La nuova realtà era scioccante. Era così poco simile alla vita quotidiana felice dell’epoca sovietica, che sorse la tentazione di ricordarla attraverso la fantasia dei fotografi, a caccia di clamore. Le serie sulle colonie di donne e bambini, fotocronache della rivoluzione in Georgia e Azerbaigian, il crollo dell’Unione Sovietica, la guerra di Cecenia, gli attacchi terroristici, Capodanno in una clinica psichiatrica (un paziente con un cappello da clown seduto sul letto), Boris Eltsin che balla la sua danza pre-elettorale, con delle ragazze, su un palcoscenico.
L’ultima cruenta serie, fotografata e celebrata al World Press Photo è Tragedija v Beslane (Tragedia a Beslan) (2004) di Yuri Kozyrev. Di Kozyrev è il premio russo più recente del concorso, per il ritratto di una donna irachena, rimasta vedova, con il proprio figlio (2008). Da notare che nello stesso anno hanno vinto anche altri due fotografi russi: secondo posto per la categoria Sport è andato ad Aleksandr Taran, mentre il terzo ad Aleksej Bushov per la categoria Natura.

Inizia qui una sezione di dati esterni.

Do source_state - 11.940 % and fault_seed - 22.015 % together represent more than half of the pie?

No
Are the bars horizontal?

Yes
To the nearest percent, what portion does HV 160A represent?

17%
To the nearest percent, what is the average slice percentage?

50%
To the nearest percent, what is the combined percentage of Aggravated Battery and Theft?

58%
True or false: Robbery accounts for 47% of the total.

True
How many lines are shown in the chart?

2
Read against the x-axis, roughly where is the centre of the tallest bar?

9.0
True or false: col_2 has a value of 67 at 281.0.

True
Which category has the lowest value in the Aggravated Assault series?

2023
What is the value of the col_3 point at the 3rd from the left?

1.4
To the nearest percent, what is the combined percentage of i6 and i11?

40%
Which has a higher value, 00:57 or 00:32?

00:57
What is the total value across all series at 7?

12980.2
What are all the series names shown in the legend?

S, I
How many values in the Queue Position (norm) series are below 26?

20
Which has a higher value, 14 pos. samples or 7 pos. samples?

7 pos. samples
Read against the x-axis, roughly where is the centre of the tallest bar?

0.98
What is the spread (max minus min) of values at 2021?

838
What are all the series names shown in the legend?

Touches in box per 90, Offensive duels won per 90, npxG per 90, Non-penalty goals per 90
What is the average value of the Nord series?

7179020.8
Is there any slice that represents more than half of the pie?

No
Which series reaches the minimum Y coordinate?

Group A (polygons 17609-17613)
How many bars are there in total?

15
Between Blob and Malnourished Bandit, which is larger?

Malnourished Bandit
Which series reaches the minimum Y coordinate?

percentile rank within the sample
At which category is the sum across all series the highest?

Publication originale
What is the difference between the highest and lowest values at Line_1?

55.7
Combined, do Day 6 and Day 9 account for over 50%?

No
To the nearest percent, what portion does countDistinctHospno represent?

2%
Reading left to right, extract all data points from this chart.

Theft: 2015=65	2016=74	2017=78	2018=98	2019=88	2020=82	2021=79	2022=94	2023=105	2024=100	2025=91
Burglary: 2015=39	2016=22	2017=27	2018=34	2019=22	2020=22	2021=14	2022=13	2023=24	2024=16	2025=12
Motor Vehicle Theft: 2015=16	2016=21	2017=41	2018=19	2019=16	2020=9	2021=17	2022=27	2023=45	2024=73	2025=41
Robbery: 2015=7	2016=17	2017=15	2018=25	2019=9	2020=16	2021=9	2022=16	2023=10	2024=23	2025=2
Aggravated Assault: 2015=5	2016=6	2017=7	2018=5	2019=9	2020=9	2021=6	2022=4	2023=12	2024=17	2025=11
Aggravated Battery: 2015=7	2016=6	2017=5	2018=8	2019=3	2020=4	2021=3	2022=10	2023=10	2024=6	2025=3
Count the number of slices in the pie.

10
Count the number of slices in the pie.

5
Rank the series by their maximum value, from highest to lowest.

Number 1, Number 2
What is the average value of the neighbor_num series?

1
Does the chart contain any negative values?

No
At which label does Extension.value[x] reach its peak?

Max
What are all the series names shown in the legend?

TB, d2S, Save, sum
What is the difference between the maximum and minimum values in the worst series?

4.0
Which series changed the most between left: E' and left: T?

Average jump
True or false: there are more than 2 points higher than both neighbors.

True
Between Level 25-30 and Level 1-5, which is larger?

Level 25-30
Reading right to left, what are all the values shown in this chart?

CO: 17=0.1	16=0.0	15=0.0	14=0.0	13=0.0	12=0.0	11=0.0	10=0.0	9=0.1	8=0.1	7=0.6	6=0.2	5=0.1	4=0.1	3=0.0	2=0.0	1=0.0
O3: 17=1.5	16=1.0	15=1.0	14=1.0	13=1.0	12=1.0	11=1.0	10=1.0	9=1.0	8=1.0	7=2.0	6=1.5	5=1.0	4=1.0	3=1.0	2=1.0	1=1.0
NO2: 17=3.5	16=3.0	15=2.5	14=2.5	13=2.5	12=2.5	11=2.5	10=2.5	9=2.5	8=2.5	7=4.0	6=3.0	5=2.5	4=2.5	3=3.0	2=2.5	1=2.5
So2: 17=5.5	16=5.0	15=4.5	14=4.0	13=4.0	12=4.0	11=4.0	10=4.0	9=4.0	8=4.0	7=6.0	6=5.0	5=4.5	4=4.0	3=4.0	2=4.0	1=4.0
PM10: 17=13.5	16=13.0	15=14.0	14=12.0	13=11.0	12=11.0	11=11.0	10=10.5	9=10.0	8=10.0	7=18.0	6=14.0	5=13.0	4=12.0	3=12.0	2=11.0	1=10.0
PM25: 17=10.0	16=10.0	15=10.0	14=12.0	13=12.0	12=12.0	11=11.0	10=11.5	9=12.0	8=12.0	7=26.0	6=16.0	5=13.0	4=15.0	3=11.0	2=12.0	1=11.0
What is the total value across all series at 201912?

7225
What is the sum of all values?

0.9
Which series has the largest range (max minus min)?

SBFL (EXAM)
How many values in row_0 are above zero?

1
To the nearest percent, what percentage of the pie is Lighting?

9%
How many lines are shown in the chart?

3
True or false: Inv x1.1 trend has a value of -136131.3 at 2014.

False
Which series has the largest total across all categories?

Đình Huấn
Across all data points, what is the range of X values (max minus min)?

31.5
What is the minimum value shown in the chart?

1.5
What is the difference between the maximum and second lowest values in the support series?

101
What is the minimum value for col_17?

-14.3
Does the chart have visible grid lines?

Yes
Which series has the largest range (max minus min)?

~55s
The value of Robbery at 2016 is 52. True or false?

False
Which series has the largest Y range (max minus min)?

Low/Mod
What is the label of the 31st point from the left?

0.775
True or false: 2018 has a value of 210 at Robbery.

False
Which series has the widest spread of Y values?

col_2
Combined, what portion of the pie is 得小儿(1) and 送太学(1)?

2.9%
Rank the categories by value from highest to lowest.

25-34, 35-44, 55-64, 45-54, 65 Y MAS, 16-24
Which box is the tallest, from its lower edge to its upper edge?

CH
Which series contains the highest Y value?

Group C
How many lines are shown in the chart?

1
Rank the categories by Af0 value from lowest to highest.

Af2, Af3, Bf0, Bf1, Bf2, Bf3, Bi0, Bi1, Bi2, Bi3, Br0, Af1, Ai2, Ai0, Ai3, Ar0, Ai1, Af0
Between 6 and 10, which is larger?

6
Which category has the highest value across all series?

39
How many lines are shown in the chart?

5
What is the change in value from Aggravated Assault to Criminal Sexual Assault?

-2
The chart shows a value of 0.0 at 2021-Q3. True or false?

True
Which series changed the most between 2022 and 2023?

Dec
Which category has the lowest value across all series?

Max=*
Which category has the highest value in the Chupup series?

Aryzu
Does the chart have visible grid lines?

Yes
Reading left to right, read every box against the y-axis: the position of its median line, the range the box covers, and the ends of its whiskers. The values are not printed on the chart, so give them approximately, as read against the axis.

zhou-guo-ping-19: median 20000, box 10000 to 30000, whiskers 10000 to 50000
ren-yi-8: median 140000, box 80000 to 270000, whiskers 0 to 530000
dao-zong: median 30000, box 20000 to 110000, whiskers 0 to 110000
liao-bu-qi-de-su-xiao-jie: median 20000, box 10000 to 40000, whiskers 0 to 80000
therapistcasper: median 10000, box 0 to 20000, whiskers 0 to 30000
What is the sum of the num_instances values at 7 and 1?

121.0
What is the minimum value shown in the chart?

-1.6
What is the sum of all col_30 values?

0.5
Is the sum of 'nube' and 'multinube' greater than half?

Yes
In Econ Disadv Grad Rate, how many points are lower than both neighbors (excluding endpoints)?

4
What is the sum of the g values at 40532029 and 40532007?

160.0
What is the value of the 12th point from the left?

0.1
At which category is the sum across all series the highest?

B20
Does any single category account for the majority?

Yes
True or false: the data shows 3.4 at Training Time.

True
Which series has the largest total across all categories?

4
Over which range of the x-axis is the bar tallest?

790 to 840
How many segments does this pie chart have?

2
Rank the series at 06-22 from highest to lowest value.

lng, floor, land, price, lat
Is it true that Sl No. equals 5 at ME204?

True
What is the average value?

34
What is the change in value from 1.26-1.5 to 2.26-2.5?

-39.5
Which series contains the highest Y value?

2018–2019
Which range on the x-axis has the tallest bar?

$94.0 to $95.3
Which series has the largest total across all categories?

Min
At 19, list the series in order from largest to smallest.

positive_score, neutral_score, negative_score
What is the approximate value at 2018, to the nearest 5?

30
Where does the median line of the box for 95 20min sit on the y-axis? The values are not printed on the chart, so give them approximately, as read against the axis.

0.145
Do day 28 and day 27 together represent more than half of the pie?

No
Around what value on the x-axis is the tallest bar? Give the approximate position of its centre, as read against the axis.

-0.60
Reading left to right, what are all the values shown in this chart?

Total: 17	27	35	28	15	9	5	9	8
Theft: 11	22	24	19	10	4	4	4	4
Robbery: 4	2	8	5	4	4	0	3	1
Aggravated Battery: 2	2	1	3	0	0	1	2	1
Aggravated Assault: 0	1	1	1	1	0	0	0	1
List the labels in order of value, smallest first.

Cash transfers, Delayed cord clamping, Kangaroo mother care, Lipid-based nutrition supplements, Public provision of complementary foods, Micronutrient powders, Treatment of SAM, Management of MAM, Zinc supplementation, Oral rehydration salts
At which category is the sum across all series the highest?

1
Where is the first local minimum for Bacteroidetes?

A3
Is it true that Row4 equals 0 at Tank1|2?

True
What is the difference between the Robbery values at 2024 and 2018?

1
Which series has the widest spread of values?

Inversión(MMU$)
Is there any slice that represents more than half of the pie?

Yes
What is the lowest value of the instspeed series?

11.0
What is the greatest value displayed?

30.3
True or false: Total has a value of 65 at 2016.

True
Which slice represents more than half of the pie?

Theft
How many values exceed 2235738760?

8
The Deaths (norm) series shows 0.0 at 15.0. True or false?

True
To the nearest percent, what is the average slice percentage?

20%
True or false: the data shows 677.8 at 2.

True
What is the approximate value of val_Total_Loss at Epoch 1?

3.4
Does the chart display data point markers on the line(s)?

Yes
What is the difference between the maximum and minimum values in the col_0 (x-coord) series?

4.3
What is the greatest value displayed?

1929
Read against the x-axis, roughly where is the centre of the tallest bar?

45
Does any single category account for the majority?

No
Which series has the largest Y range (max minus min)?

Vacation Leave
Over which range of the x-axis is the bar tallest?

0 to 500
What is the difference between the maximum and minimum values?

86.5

Sport e arte, a quanto pare, tornano a essere i nostri cavalli di battaglia, come negli anni ‘60 e ‘70, ma non a causa di tabù ideologici o di restrizioni nella professione. C’è semplicemente una concezione estetica diversa tra il modo in cui intendiamo noi la fotografia moderna, e la fotografia aggressiva di eventi, che negli ultimi anni è sempre più protagonista al World Press Photo. È probabile che si tratti di un conflitto generazionale: i nostri più grandi fotografi immortalano i problemi globali più urgenti, ma sono usciti da una scuola diversa, nata in epoca sovietica ed estranea al minimalismo scuro, che spopola, invece, tra le nuove generazioni di fotografi.